The Rockwood Park Jewish Center’s mechitzah displays this commitment to orthodoxy. The wooden, 6 foot high latticework partition completely encloses an eighth of the synagogue, separating women from men during services. When Samuels paraded the Torah throughout the synagogue for congregants to kiss on Saturday, the seven women in attendance waited patiently at the enclosure’s swinging doors for him to make his way in their direction.
Some women who attend services less regularly call the current mechitzah, double the size of the one used before Berkowitz’s arrival, troubling. Tauber, a former Rockwood Park Jewish Center congregant, said that both vocal support and hushed opposition surrounded the new mechitzah’s construction. Many favored the lower, more symbolic mechitzah built by the center’s previous director, a modern Orthodox rabbi.
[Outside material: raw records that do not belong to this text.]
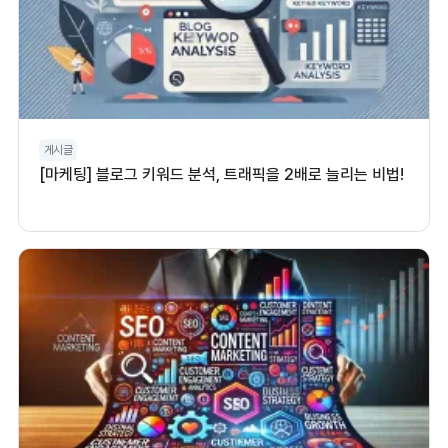
게시글
[마케팅] 블로그 키워드 분석, 트래픽을 2배로 늘리는 비법!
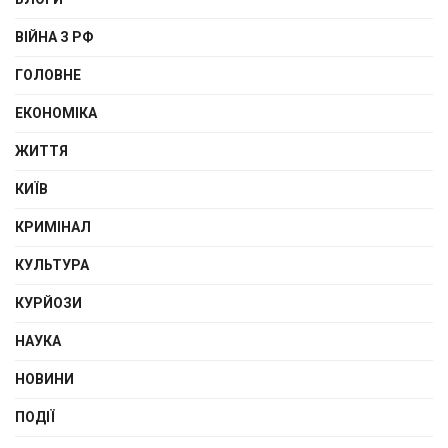
ВІЙНА З РФ
ГОЛОВНЕ
ЕКОНОМІКА
ЖИТТЯ
КИЇВ
КРИМІНАЛ
КУЛЬТУРА
КУРЙОЗИ
НАУКА
НОВИНИ
ПОДІЇ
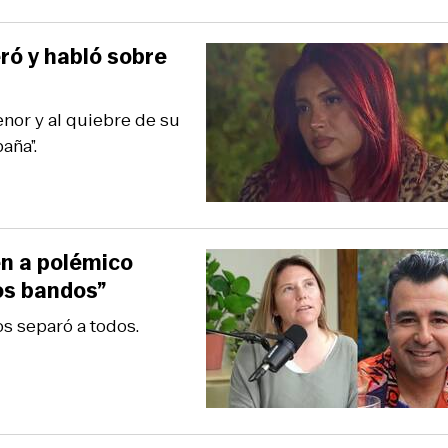
ró y habló sobre
enor y al quiebre de su
aña”.
en a polémico
os bandos”
s separó a todos.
Howard Beach Judea does not have a mechitzah. Men and women sit separately during services at the Ozone Park Jewish Center, a modern Orthodox synagogue, but no barrier exists between them.
The Chabad of Howard Beach uses a folding partition to separate men and women during prayer. “This is the hardest thing that a Chabad has to deal with. Many people are very intimidated by a mechitzah,” Richter said. But he added that many misunderstand the segregation. He said that a woman is the “pillar of a Jewish home” and that mechitzahs address male desires, not female fallibility.
Though Richter said that some women have not attended services after showing interest in the Chabad because of the mechitzah’s presence, he added: “There’s no concession here. This is God’s house and I’ve got to follow God’s rules.”